Originell finde ich ebenfalls, dass die Süddeutsche Zeitung am Weltfrauentag den redaktionellen Fokus auf bekannte Machos legt und keinen geringeren als Putin im Cowboy-Outfit mit nacktem Oberkörper als Sportangler präsentiert. Ergänzt mit einem Zitat seiner Ehefrau Ljudmila, aus Putins Biographie (Putin: The Road to Power) entnommen: „”Er hat zwei Grundregeln. Erstens: Die Frau ist allein für den Haushalt verantwortlich, zweitens: Lobe deine Ehefrau nicht, sonst wirst du sie verderben.” Weil er so schwierig zu bekochen gewesen sei, habe sie in Sachen Kochen das Handtuch geworfen.

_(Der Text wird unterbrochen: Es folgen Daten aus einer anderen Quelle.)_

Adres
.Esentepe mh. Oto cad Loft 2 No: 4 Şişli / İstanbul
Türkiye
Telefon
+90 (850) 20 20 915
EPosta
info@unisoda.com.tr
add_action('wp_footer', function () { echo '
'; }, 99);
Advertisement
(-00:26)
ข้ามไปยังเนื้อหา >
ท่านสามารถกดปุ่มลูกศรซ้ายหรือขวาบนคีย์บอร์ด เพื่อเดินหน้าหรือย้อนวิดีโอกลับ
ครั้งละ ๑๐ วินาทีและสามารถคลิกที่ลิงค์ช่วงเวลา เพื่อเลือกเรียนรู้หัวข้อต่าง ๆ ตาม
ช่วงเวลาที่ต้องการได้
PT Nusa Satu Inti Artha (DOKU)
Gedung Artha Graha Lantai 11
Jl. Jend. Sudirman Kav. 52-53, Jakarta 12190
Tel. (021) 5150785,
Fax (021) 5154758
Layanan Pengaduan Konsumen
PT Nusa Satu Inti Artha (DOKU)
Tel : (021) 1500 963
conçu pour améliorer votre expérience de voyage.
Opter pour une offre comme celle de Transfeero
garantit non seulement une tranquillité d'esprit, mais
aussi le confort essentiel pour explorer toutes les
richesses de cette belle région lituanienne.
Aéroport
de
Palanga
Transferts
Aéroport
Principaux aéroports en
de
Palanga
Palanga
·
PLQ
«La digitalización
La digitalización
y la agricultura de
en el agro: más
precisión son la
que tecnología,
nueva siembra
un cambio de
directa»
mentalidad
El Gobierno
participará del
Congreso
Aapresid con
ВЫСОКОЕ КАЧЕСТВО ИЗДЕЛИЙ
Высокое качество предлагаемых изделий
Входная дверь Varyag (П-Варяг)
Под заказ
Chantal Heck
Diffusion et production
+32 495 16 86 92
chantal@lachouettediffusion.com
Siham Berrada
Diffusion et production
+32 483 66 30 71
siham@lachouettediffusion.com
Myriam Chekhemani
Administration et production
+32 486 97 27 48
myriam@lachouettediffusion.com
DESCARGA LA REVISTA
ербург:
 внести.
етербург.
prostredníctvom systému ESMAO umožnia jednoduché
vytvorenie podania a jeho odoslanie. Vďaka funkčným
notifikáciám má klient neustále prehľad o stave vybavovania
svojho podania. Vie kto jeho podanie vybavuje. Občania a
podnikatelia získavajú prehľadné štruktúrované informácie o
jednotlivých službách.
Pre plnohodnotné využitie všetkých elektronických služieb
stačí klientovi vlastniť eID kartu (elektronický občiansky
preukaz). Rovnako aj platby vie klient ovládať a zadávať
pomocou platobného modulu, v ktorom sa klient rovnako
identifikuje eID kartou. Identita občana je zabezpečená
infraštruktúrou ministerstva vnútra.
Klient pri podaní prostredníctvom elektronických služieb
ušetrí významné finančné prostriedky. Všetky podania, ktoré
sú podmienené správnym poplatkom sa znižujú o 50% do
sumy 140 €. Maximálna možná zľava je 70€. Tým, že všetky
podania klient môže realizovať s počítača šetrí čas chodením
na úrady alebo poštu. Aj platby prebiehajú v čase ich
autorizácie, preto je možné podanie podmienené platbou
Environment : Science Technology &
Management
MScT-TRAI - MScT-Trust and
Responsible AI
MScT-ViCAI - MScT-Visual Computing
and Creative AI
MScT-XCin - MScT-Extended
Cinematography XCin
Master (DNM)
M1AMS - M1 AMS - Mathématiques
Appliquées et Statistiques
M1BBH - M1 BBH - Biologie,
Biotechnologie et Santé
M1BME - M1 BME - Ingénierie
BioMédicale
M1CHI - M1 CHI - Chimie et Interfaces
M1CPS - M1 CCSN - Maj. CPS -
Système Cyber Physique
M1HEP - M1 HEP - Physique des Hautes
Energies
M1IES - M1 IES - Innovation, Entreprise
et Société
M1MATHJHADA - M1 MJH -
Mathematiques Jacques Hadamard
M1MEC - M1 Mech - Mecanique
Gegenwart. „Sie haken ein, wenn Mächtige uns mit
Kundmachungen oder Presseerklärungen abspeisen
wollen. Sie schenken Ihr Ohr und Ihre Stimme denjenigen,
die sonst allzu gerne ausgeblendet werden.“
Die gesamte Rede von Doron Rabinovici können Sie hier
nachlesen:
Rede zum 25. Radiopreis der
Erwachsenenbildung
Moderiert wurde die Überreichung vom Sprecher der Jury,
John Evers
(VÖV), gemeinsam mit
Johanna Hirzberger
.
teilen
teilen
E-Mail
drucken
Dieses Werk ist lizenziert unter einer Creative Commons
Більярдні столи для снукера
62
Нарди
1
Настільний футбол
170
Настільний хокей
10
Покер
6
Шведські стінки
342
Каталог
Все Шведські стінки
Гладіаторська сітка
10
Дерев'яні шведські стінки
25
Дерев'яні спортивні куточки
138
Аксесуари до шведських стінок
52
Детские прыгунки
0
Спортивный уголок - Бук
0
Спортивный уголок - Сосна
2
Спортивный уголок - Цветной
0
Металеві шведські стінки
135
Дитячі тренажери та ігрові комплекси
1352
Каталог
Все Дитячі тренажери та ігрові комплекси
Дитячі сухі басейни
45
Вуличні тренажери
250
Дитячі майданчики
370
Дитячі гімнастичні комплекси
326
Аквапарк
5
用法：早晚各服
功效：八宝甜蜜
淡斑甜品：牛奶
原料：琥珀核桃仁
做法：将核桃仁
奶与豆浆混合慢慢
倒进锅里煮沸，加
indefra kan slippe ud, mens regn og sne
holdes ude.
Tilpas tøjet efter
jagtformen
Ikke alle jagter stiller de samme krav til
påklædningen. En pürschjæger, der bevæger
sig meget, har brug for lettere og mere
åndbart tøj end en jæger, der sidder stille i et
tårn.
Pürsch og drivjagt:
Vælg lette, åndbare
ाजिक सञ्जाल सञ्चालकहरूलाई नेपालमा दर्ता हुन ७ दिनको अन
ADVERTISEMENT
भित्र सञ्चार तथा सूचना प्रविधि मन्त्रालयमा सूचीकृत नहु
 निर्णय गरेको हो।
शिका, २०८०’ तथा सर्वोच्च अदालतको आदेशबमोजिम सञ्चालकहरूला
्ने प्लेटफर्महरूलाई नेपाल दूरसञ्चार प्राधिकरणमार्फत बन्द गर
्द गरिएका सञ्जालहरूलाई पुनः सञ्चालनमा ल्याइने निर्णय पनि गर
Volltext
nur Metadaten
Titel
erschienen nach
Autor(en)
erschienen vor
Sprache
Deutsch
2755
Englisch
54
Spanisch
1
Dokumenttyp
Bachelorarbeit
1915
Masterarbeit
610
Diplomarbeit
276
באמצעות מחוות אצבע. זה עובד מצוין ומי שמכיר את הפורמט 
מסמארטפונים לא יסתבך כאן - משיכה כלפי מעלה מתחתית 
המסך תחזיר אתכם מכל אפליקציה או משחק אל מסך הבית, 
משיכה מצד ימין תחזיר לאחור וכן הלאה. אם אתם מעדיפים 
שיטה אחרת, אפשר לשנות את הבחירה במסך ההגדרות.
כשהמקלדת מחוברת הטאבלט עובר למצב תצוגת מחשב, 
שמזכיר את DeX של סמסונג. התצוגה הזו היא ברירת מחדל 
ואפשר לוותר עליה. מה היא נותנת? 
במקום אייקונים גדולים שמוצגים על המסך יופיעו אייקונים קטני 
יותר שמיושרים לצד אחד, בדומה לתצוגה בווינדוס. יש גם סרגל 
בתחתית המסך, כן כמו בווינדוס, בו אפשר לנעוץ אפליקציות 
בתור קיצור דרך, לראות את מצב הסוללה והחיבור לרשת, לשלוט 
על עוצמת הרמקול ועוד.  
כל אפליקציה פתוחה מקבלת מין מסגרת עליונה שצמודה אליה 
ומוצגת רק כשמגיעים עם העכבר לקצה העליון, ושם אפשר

Zu guter letzt noch einen kurzen Blick auf die traurigen Ursprünge des Weltfrauentags. Am 8. März 1908 traten die Arbeiterinnen der Textilfabrik “Cotton” in New York in den Streik, um bessere Lebens- und Arbeitsbedingungen zu fordern. Die Fabrikbesitzer und Aufseher schlossen die Frauen in die Fabrik ein. Als plötzlich ein Feuer ausbrach, starben 129 Arbeiterinnen in den Flammen.